The 350 activists left of the 1,500 activists originally planning to sail nine boats against Israel's naval blockade on Gaza – among them Hamas leader Khaled Meshaal's son-in-law Hamoud Tareq - never imagined their expedition would be stopped in Greece and Turkey even before they set sail.They certainly did not mean to have their Freedom Flotilla II served up as the founding step of the nascent pro-US Israel-Greek-Turkish alliance. Indeed, one of its organizers' objectives had been to sabotage the tight strategic ties between Israel and Greece.
The organizers discovered their mistake Friday, July 1, when fast Greek coastguard commando boats

escorted the American "Audacity of Hope" back to port and Athens said it will stop all other vessels departing for Gaza – even if they are Greek-owned.
So how come that Greek Prime Minister George Papandreou and his security agencies found time to deal with the flotilla at a time that his government is fighting for its life against hundreds of thousands of furious protesters lashing out against the harsh austerity measures he has imposed in his battle for an economic lifeline?
The Papandreou government did not act alone. The Turkish Prime Minister Tayyip Erdogan quietly held back the Mavi Marmara, the Turkish vessel which led the first pro-Palestinian flotilla last year, from taking part in Flotilla II. His security agency, the MIT, also warned the Turkish Islamic IHH not to take part in the expedition -even aboard vessels sailing from ports outside the country. Flotilla vessels were mysteriously sabotaged in Greek and Turkish ports.

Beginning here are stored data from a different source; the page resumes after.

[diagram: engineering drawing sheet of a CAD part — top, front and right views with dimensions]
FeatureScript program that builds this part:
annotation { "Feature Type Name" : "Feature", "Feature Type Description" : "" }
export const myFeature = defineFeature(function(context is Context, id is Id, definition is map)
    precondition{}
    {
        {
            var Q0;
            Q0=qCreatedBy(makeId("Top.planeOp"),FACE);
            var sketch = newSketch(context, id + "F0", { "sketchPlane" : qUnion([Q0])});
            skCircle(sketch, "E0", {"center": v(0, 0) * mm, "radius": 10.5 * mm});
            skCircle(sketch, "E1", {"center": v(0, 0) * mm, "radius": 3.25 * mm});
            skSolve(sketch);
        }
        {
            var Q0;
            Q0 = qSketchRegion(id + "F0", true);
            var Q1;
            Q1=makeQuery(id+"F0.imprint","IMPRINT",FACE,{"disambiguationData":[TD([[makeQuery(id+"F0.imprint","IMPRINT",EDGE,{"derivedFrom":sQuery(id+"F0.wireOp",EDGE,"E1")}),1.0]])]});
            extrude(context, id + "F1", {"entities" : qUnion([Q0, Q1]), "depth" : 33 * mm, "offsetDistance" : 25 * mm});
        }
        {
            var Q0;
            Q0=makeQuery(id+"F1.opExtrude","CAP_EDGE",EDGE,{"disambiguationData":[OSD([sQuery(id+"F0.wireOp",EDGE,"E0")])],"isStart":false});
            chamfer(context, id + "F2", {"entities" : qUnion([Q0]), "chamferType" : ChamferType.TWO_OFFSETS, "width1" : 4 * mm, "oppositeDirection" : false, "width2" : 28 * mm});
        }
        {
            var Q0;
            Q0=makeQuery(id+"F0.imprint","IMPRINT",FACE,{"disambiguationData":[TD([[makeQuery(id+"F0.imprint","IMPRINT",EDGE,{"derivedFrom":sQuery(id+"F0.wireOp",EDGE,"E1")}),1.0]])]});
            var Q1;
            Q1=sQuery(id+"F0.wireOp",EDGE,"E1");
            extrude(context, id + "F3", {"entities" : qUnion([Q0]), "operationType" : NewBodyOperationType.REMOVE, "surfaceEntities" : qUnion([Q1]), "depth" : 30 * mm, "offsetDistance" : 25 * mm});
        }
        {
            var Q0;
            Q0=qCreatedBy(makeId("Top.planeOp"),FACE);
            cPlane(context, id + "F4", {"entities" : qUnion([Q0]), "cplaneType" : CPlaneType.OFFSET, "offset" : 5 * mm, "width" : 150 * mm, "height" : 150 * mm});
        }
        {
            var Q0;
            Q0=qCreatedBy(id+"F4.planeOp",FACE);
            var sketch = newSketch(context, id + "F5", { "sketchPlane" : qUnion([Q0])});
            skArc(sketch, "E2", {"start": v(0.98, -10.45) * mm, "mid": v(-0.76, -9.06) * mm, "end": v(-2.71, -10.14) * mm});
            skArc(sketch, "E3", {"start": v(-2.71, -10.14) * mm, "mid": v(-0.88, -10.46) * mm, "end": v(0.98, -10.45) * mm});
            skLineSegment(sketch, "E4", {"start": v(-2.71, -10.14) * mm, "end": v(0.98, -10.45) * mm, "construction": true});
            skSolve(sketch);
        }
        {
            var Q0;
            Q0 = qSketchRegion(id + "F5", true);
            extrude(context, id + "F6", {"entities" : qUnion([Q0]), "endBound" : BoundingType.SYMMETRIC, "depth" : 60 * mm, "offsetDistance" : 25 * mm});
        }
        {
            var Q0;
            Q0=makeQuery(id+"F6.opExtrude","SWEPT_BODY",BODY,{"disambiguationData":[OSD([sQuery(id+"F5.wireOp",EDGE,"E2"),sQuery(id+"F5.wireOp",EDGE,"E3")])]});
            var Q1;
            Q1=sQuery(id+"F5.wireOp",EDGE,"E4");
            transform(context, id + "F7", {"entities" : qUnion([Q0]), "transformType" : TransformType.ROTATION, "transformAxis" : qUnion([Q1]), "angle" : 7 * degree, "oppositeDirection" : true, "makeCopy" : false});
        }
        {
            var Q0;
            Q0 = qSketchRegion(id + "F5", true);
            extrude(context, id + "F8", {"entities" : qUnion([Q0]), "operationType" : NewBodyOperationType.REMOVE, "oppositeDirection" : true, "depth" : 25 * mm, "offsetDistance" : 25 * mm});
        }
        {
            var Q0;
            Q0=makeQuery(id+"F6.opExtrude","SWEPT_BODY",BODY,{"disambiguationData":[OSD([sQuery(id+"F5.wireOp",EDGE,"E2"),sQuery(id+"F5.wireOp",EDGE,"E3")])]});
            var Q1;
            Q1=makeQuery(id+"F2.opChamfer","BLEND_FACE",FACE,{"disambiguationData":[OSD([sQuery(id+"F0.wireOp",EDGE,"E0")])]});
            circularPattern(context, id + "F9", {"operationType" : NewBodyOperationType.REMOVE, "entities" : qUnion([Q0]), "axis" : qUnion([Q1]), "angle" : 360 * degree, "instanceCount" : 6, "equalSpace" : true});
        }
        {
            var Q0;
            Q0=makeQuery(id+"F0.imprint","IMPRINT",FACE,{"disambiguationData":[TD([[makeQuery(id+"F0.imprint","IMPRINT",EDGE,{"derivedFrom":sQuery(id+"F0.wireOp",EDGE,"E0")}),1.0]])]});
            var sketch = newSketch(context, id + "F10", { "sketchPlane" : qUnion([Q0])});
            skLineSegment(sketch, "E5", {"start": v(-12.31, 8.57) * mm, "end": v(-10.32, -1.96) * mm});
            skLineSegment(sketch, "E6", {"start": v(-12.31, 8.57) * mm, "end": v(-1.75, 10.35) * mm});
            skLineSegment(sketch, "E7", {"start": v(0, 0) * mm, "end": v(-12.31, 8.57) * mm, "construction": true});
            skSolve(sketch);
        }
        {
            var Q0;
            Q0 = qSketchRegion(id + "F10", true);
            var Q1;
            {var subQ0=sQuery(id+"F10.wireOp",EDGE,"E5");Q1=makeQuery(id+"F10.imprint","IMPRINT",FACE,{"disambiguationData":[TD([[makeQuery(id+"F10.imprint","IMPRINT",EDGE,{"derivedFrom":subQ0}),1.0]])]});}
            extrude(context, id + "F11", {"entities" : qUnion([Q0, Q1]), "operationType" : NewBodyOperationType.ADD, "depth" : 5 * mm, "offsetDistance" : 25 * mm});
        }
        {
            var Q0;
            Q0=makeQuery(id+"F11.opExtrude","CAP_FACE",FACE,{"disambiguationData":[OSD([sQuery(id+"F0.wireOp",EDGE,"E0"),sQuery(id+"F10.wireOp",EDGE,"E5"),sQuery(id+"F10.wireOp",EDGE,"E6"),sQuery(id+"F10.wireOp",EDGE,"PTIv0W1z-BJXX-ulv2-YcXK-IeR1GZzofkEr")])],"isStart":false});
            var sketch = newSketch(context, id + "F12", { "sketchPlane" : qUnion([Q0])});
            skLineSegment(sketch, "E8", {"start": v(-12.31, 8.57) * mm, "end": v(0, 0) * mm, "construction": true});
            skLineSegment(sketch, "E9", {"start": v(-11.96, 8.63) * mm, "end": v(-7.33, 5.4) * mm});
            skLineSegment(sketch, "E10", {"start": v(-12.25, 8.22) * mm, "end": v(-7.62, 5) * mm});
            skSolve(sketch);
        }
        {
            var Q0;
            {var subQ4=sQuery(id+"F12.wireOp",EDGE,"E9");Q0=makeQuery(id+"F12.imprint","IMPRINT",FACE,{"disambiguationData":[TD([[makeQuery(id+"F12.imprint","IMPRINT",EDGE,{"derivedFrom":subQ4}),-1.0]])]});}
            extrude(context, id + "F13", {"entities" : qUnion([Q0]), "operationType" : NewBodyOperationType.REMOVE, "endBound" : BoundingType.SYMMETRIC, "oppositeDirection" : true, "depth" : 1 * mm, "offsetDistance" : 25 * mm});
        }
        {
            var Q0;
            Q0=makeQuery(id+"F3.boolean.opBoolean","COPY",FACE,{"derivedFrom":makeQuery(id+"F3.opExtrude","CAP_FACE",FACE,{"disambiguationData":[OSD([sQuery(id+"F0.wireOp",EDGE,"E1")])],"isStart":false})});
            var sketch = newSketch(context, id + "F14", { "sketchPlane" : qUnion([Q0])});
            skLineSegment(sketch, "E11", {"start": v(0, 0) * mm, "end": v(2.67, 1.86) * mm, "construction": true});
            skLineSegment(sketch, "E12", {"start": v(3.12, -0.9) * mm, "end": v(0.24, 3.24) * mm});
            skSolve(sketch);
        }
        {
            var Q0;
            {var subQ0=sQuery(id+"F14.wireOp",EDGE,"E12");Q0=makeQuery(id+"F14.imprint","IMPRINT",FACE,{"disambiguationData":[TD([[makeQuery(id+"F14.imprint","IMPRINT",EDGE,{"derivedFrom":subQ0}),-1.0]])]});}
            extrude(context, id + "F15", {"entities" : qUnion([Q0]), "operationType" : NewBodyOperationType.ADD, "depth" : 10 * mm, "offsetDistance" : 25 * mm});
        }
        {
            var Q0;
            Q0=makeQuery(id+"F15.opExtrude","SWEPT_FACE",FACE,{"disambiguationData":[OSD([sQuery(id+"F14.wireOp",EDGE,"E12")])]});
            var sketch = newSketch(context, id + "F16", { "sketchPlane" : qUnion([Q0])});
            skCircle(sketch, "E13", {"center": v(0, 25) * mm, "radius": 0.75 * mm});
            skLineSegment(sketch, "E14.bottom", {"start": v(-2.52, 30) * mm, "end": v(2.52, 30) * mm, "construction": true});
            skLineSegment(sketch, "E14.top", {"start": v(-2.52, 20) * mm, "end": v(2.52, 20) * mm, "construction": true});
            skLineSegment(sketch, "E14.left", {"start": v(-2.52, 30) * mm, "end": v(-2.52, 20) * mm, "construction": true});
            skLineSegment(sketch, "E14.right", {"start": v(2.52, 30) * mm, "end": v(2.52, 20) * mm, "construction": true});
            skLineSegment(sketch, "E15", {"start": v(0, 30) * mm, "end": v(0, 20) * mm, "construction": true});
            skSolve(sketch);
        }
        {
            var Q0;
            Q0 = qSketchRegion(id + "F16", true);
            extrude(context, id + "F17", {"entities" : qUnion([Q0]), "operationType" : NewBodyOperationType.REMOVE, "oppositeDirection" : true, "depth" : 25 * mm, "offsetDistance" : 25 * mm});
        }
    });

This well-coordinated plan of action arose out of two major regional developments reported here by debkafile:

1. The bond of understanding gaining strength since May between two men, US President Barack Obama and the Turkish prime minister Erdogan. It has begun to be translated into joint strategic action here and there in the Arab world and Middle East, from Libya to Syria and up to the Persian Gulf oil kingdom of Bahrain. Obama has awarded Erdogan the prize he has long coveted as broker of the Israel-Palestinian dispute, by means of which the US president has tried to maneuver Ankara into patching up its quarrel with Jerusalem and restoring the decades-long military ties which broke down over the nine Mavi Marmara deaths last year.
This gambit is still nascent. Major outstanding issues still cloud the relationship, debkafile's sources stress, such as Turkey's close economic and intelligence collaboration with Iran, Erdogan's ambition to lead the Arab and Muslim worlds and the degree to which Israel can join Turkish policies that are inimical to its own.

Urged by Obama, Erdogan has already taken a major step towards Israel by drawing the fire of the second pro-Hamas flotilla this year.
2. Ankara's anti-Israeli steps in the past year and the Erdogan government's entente with the Iranian government and President Ahmad Ahmadinejad – and consequent paring down of the US-Israel military presence in Turkey – led Israel to strengthen its political and military ties with Greece and former Soviet nations on the shores of the Black Sea. Today, the Israeli Air Force is permitted to operate out of bases in Greece, Bulgaria and Romania; Israel is quietly helping Athens ease its economic ills through connections in the world of international finance.
The Obama administration aims to co-opt Greece to the framework of strategic understandings evolving between Washington, Ankara and Jerusalem. The Papandreou government's clampdown on Freedom Flotilla II was the first overt action by Athens in support of the alliance taking shape in the eastern Mediterranean.
Unlike Hamas and its left-leaning Western organizers of the second flotilla, Palestinian Authority Chairman Mahmoud Abbas quickly caught on to the new world bloc coming together and its potential for influencing his plans. He accordingly paid a visit to the Turkish prime minister on June 24 for a preliminary testing of the water to see where the Palestinians could fit in and for what profit.

The Palestinian leader came away with a tough dilemma: If he pushes ahead with his plan for UN recognition of a Palestinian state in September, he will have to contend with a powerful bloc led by the US, Turkey, Greece and Israel plus 40 other nations determined to drown his initiative like the "freedom flotilla."

His other option is to abandon his UN plan and see if he can't cadge a ride on the US-Turkish alliance along with Israel and Greece.

A decision by Abbas to give up his unilateral application to the UN would not only underline the effectiveness of the new alliance's pre-emptive freeze on the flotilla but also dash the hopes of the Netanyahu government's ill-wishers – at home and abroad – who counted on the UN ploy for raising a storm of instability to drown the Israeli prime minister for good.